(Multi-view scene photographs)

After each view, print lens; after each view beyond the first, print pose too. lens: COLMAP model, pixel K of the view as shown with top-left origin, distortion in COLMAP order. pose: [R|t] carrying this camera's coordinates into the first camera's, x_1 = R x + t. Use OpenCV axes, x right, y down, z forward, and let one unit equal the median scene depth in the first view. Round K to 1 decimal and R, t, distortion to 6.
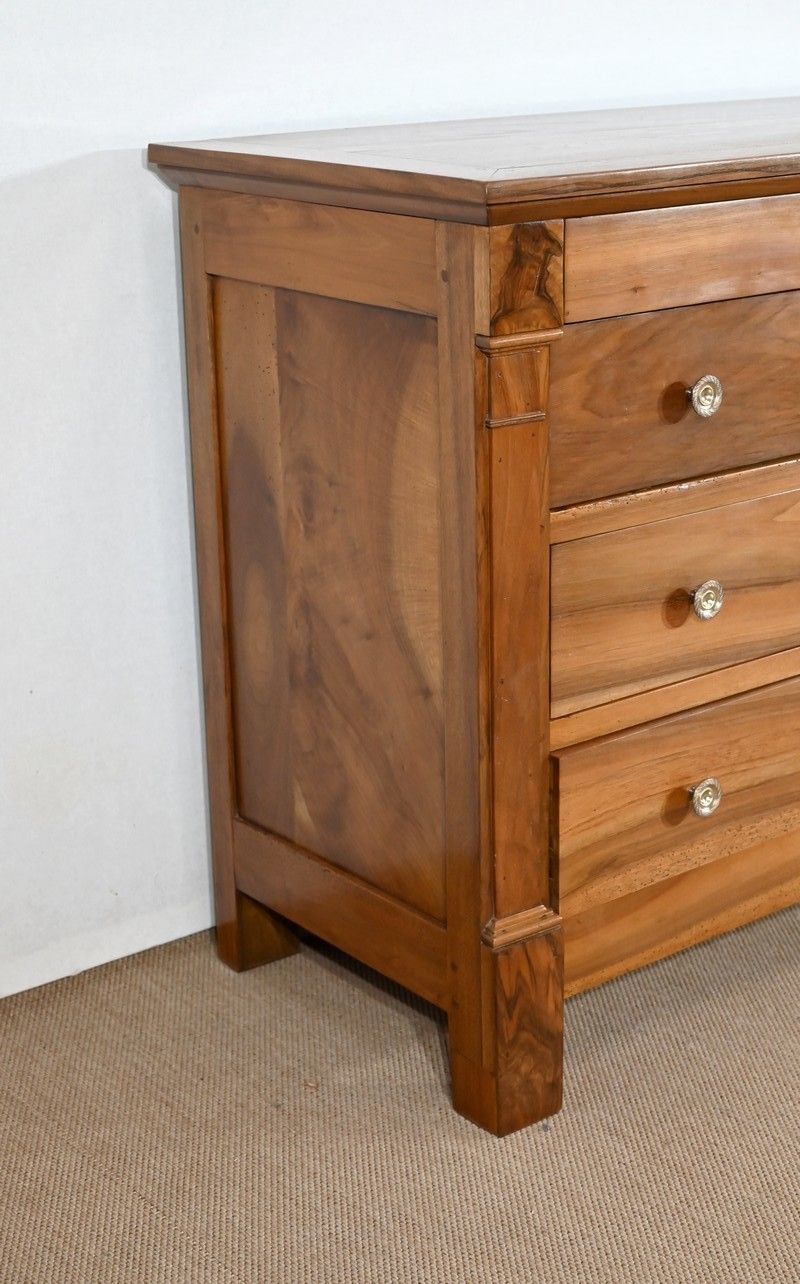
lens RADIAL K [[2138.0, 0, 491.8], [0, 2138.0, 610.0], [0, 0, 1]] dist [0.002783, -0.005752]
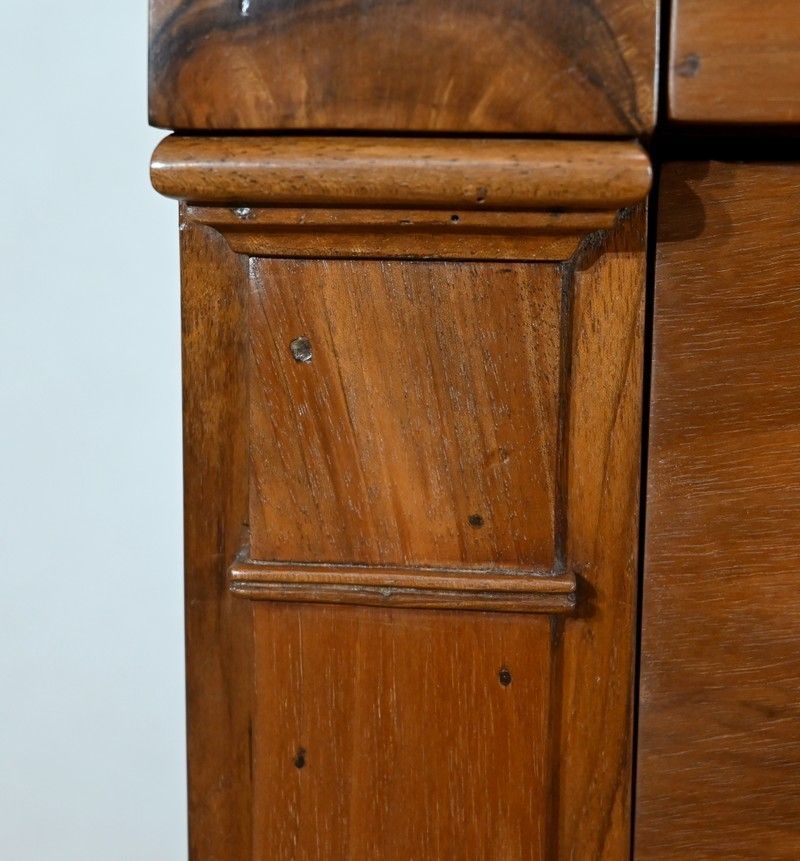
lens RADIAL K [[1541.2, 0, 400.0], [0, 1541.2, 430.5], [0, 0, 1]] dist [-0.005960, 0.044592]
pose [[0.705803, 0.113606, -0.699239, 0.105361], [-0.222705, 0.972596, -0.066777, -0.086767], [0.672491, 0.202855, 0.711762, 0.828135]]
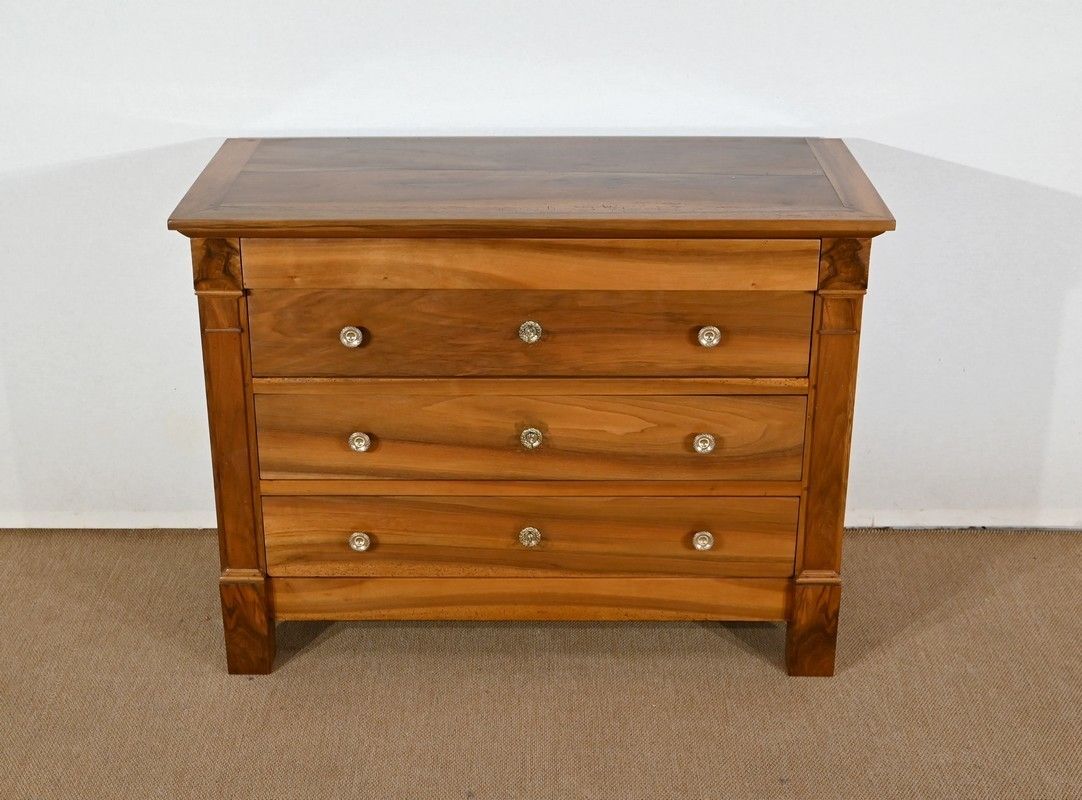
lens RADIAL K [[1616.2, 0, 524.5], [0, 1616.2, 354.6], [0, 0, 1]] dist [0.005151, -0.023937]
pose [[0.762617, 0.250746, -0.596273, 1.040642], [-0.192916, 0.968026, 0.160342, -0.334684], [0.617413, -0.007249, 0.786606, -0.003091]]
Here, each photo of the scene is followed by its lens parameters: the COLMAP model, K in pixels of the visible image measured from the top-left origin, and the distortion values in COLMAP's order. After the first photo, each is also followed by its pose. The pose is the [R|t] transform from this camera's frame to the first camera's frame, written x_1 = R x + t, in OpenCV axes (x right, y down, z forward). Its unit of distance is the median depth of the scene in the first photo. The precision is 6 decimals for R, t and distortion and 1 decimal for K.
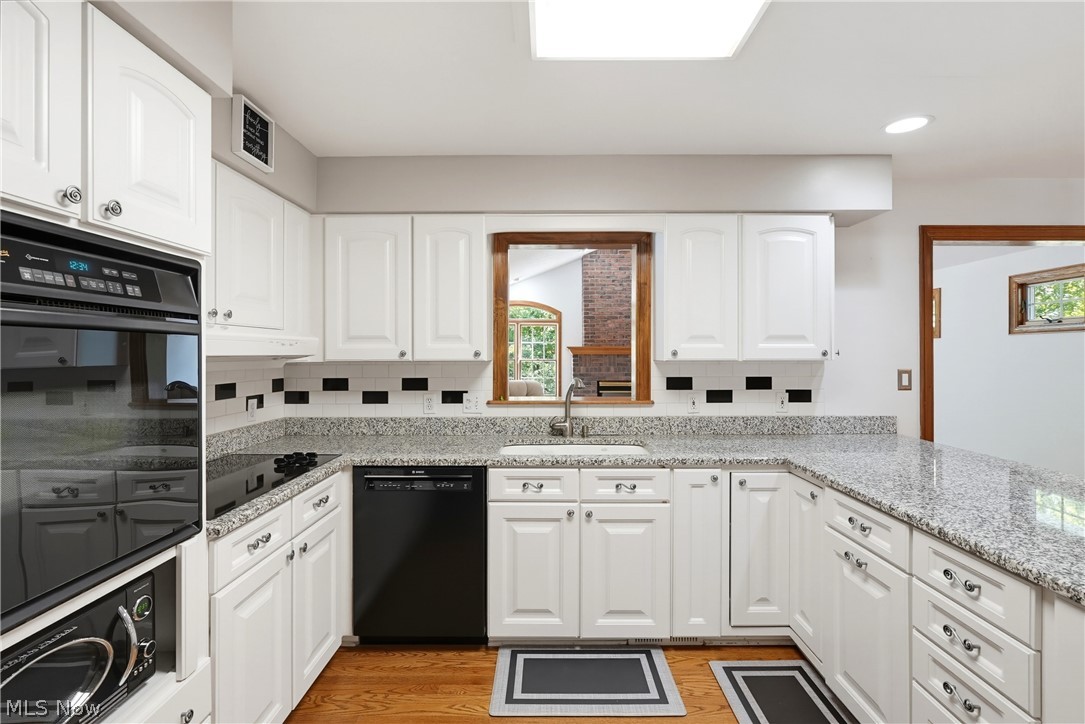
lens RADIAL K [[493.3, 0, 546.0], [0, 493.3, 351.0], [0, 0, 1]] dist [-0.009390, 0.004463]
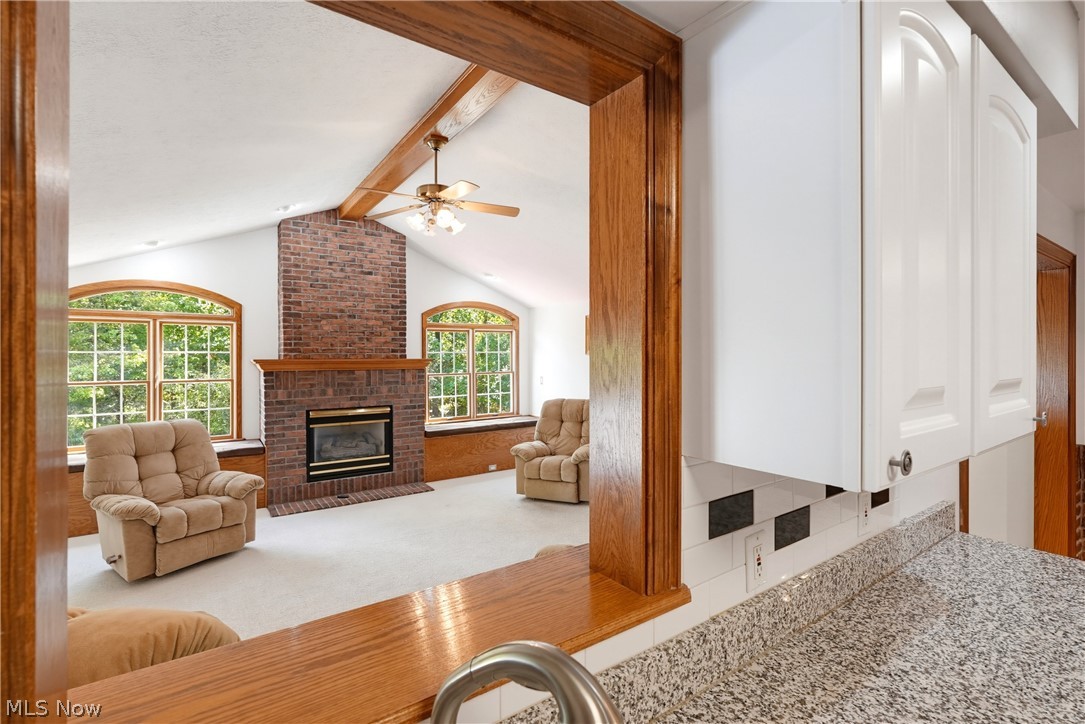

- **Problem to work on**: Give all entries again verbatim, without any images.

- **Response to the exercise**:
After each view, print lens; after each view beyond the first, print pose too. lens: COLMAP model, pixel K of the view as shown with top-left origin, distortion in COLMAP order. pose: [R|t] carrying this camera's coordinates into the first camera's, x_1 = R x + t. Use OpenCV axes, x right, y down, z forward, and let one unit equal the median scene depth in the first view. Round K to 1 decimal and R, t, distortion to 6.
lens RADIAL K [[2138.0, 0, 491.8], [0, 2138.0, 610.0], [0, 0, 1]] dist [0.002783, -0.005752]
lens RADIAL K [[1541.2, 0, 400.0], [0, 1541.2, 430.5], [0, 0, 1]] dist [-0.005960, 0.044592]
pose [[0.705803, 0.113606, -0.699239, 0.105361], [-0.222705, 0.972596, -0.066777, -0.086767], [0.672491, 0.202855, 0.711762, 0.828135]]
lens RADIAL K [[1616.2, 0, 524.5], [0, 1616.2, 354.6], [0, 0, 1]] dist [0.005151, -0.023937]
pose [[0.762617, 0.250746, -0.596273, 1.040642], [-0.192916, 0.968026, 0.160342, -0.334684], [0.617413, -0.007249, 0.786606, -0.003091]]
Here, each photo of the scene is followed by its lens parameters: the COLMAP model, K in pixels of the visible image measured from the top-left origin, and the distortion values in COLMAP's order. After the first photo, each is also followed by its pose. The pose is the [R|t] transform from this camera's frame to the first camera's frame, written x_1 = R x + t, in OpenCV axes (x right, y down, z forward). Its unit of distance is the median depth of the scene in the first photo. The precision is 6 decimals for R, t and distortion and 1 decimal for K.
lens RADIAL K [[493.3, 0, 546.0], [0, 493.3, 351.0], [0, 0, 1]] dist [-0.009390, 0.004463]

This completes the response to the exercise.